The minister further said, “We have this problem because from 1988, our relationship had its hiccups. We had our issues and differences but the direction of the ties broadly were positive.”
Jaishankar said the relationship progressed in trade, travel and various other domains. This happened as both sides inked several pacts to maintain peace and tranquillity along the LAC.
“All of this was posited on the fact that while we were trying to solve the boundary question, we would maintain peace and tranquillity along the border areas,” Jaishankar said. He added there were incidents of arguments between patrols along the border ‘but you never had a major breach of understanding’.
Jaishankar pointed out that multiple agreements between the two sides were inked from 1993 with a commitment that both parties will not bring large forces to the border areas.
“Now for some reason, for which the Chinese have to date given us five differing explanations, the Chinese have violated it. The Chinese have literally brought tens of thousands of soldiers in full military preparation mode right to the LAC in Ladakh. Naturally the relationship would be profoundly disturbed by this,” he said.

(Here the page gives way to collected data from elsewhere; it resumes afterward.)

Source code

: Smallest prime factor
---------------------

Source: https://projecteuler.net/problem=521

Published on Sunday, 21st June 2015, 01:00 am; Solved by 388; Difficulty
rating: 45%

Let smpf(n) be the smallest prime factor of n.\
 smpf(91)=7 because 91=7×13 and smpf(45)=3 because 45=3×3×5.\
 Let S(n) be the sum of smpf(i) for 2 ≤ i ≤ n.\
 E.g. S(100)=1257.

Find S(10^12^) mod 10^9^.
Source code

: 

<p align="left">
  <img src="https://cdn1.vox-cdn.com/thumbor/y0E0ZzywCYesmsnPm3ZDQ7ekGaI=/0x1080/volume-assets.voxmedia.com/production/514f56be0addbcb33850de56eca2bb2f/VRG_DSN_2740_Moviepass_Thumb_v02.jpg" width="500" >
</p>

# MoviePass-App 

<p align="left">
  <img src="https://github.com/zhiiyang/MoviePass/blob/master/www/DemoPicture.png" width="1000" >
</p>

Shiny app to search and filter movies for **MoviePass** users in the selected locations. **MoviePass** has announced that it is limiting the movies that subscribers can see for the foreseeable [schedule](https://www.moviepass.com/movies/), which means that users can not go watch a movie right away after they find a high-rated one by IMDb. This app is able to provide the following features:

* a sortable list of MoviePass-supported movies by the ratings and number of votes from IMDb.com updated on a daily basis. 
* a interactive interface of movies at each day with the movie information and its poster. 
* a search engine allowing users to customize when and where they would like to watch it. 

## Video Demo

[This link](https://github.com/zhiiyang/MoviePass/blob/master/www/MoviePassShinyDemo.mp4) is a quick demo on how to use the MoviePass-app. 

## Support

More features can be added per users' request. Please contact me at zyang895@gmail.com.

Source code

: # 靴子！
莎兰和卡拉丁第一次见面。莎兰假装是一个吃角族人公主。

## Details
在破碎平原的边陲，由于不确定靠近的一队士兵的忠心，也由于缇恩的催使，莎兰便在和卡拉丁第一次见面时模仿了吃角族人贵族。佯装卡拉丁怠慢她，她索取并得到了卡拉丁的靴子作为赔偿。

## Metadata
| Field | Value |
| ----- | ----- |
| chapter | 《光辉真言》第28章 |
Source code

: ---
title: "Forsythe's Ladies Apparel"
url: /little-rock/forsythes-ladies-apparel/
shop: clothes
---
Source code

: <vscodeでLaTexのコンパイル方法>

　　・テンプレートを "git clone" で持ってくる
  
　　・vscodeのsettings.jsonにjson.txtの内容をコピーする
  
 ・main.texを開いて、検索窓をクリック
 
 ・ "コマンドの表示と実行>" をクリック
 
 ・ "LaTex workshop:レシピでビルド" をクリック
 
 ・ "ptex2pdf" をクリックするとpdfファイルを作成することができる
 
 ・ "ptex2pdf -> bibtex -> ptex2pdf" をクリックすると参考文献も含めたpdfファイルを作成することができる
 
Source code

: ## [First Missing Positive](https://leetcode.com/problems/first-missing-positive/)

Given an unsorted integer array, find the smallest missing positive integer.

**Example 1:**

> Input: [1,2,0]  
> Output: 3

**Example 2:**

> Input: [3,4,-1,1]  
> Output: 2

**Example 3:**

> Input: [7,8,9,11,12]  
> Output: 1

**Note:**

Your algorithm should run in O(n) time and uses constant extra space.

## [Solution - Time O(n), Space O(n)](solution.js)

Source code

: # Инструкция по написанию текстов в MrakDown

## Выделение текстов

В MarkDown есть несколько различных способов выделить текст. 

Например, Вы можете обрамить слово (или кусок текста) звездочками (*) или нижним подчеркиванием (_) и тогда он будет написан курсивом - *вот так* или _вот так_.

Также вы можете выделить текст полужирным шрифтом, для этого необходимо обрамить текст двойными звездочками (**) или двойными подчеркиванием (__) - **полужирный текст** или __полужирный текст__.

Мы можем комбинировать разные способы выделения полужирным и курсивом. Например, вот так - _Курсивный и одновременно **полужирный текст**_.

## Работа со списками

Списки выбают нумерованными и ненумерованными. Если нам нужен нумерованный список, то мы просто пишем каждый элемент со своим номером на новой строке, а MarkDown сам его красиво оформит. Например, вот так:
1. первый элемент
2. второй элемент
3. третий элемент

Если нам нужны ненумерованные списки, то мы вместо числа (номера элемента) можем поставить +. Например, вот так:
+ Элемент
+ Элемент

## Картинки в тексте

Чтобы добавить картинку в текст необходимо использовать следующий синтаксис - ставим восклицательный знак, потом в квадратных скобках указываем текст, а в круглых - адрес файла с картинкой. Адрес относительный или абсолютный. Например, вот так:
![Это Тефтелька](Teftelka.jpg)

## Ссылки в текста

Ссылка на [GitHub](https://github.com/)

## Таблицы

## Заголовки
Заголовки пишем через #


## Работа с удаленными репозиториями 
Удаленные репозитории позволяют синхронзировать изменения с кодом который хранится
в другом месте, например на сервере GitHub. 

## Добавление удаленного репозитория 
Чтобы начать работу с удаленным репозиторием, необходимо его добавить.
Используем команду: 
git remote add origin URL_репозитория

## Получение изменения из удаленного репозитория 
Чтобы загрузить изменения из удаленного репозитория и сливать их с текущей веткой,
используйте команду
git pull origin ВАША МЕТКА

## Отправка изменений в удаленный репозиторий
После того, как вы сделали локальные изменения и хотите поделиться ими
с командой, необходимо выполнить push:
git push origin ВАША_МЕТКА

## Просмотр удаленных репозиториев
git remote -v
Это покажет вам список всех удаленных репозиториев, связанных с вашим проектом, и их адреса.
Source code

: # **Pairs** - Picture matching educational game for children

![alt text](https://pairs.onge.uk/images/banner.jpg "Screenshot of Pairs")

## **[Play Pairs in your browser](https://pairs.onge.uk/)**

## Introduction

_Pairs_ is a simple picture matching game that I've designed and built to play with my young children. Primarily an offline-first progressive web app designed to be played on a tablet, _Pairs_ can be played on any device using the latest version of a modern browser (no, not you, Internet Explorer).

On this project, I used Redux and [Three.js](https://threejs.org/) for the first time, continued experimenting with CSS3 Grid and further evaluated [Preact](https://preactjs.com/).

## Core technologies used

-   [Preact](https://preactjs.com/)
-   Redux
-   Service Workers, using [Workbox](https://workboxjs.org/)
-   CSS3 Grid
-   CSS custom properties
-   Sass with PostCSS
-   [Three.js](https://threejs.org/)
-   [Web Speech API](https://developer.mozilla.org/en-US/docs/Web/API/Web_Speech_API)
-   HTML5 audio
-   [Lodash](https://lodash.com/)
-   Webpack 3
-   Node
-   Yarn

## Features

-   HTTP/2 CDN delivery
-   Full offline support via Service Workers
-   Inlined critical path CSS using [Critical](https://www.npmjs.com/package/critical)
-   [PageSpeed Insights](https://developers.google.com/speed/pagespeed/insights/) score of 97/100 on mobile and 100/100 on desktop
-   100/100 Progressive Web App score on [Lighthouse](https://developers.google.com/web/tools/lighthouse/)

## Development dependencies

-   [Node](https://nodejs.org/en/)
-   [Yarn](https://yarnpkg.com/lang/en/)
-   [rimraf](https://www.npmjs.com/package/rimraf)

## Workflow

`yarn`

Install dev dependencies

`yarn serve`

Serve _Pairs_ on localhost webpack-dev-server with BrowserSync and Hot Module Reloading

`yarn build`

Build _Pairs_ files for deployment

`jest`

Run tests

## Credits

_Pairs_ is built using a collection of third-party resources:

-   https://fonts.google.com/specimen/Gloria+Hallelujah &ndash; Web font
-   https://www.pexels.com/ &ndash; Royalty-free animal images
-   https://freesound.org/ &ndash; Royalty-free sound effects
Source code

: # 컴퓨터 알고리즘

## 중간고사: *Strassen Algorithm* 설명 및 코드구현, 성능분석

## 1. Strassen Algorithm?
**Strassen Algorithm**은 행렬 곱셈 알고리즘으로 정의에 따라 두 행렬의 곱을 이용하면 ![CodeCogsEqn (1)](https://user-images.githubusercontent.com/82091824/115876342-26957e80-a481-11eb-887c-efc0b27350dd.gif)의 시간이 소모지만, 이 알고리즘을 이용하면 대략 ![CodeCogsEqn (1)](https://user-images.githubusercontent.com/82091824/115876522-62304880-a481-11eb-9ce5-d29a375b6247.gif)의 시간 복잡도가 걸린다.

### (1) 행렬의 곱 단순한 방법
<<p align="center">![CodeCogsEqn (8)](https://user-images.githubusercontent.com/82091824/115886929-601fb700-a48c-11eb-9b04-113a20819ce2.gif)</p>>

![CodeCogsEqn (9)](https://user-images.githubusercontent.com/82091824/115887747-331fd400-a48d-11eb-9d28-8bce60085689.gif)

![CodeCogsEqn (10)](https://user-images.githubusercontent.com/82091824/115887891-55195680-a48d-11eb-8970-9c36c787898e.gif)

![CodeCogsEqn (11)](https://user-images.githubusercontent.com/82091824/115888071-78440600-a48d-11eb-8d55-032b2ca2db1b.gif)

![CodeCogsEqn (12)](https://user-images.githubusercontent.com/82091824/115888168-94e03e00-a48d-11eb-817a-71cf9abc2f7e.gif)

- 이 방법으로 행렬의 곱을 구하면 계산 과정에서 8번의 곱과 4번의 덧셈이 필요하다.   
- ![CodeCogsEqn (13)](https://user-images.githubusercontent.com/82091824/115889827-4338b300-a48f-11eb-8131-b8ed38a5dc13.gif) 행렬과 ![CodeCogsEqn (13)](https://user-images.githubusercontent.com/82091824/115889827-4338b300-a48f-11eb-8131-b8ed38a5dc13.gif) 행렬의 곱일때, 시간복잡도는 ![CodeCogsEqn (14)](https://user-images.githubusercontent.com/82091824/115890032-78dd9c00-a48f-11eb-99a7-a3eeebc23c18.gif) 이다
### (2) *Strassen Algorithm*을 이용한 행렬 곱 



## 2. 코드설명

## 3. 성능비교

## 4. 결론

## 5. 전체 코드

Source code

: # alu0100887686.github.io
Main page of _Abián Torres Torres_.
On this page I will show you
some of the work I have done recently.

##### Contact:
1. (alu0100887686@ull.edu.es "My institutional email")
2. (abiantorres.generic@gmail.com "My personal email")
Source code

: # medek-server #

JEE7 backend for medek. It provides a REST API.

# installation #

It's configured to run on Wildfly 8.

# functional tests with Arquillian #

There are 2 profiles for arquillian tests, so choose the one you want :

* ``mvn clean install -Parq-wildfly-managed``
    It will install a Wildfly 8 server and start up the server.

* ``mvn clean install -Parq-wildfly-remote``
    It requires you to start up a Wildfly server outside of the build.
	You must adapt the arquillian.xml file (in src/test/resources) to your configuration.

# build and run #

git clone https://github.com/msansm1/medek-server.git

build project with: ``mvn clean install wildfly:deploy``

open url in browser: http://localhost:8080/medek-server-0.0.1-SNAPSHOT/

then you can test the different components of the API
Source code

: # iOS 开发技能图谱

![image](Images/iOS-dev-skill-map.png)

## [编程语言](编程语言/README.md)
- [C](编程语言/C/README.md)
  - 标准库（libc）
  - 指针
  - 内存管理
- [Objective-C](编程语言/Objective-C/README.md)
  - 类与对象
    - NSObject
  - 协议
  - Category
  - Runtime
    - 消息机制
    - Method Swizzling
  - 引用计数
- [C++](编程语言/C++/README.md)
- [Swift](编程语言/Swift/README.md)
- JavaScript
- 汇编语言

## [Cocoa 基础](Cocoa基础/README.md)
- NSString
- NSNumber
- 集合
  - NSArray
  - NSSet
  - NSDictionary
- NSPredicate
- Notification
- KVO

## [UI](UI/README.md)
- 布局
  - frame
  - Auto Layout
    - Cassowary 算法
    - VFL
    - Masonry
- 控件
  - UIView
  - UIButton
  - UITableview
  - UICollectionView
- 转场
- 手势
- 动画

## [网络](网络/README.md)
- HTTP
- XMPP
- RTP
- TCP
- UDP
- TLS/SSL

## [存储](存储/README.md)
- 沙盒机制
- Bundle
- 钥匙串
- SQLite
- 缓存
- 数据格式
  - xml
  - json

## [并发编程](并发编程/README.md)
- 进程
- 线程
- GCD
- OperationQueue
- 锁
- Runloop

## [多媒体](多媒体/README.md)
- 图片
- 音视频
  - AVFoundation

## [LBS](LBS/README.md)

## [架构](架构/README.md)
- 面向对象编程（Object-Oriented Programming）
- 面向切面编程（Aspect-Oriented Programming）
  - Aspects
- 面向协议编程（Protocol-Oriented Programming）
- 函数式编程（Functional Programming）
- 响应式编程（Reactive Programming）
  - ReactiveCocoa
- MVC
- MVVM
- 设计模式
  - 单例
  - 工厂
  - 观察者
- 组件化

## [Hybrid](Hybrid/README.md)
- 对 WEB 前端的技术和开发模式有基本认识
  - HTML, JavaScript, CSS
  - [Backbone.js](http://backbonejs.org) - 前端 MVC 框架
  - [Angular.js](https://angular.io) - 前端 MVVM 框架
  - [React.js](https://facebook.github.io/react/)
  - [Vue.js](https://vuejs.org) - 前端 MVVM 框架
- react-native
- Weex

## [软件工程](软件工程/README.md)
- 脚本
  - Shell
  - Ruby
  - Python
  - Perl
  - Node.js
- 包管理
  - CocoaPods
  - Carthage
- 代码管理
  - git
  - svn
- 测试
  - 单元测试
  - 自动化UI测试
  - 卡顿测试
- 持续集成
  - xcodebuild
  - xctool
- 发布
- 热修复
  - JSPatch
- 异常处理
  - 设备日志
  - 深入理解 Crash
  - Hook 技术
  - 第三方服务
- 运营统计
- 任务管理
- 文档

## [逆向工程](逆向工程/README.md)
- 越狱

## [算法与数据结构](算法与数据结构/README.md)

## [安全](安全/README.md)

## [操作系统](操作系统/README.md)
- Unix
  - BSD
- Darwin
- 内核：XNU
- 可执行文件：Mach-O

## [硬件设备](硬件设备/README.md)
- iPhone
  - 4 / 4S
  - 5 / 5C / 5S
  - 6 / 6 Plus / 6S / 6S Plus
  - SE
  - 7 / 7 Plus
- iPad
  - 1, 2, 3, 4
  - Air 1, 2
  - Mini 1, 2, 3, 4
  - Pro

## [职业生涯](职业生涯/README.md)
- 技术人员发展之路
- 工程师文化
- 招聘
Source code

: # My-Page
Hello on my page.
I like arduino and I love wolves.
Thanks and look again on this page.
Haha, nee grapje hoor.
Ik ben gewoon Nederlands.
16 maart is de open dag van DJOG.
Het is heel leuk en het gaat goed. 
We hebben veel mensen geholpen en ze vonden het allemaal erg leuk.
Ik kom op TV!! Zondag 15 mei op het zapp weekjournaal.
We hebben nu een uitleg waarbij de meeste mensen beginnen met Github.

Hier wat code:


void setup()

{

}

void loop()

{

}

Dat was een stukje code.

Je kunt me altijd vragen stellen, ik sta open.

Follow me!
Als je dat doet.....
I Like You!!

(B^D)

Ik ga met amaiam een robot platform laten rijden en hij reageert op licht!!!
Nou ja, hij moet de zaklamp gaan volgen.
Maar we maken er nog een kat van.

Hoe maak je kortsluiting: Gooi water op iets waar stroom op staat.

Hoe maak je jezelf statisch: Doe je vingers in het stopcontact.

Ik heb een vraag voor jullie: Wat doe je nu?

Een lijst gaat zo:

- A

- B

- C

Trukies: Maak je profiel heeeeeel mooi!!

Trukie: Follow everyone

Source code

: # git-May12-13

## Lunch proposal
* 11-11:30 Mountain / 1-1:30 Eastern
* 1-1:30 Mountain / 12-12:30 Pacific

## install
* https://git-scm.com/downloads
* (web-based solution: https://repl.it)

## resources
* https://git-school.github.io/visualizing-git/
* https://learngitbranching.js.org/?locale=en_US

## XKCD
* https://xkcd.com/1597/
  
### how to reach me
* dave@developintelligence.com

Referring to the Galwan Valley clashes in eastern Ladakh in which 20 Indian soldiers were killed, Jaishankar said the incident ‘completely changed national sentiment’. The external affairs minister also said the ‘very big issue’ is how to get the relationship back on track.
The minister also mentioned various diplomatic and military engagements between the two sides in the last few months including his meeting with his Chinese counterpart Wang Yi in Moscow as well as talks between the two defence ministers.
“We have multiple layers of communication. Communication is not the issue, the issue is the fact that we have agreements and those agreements are not being observed,” observed Jaishankar.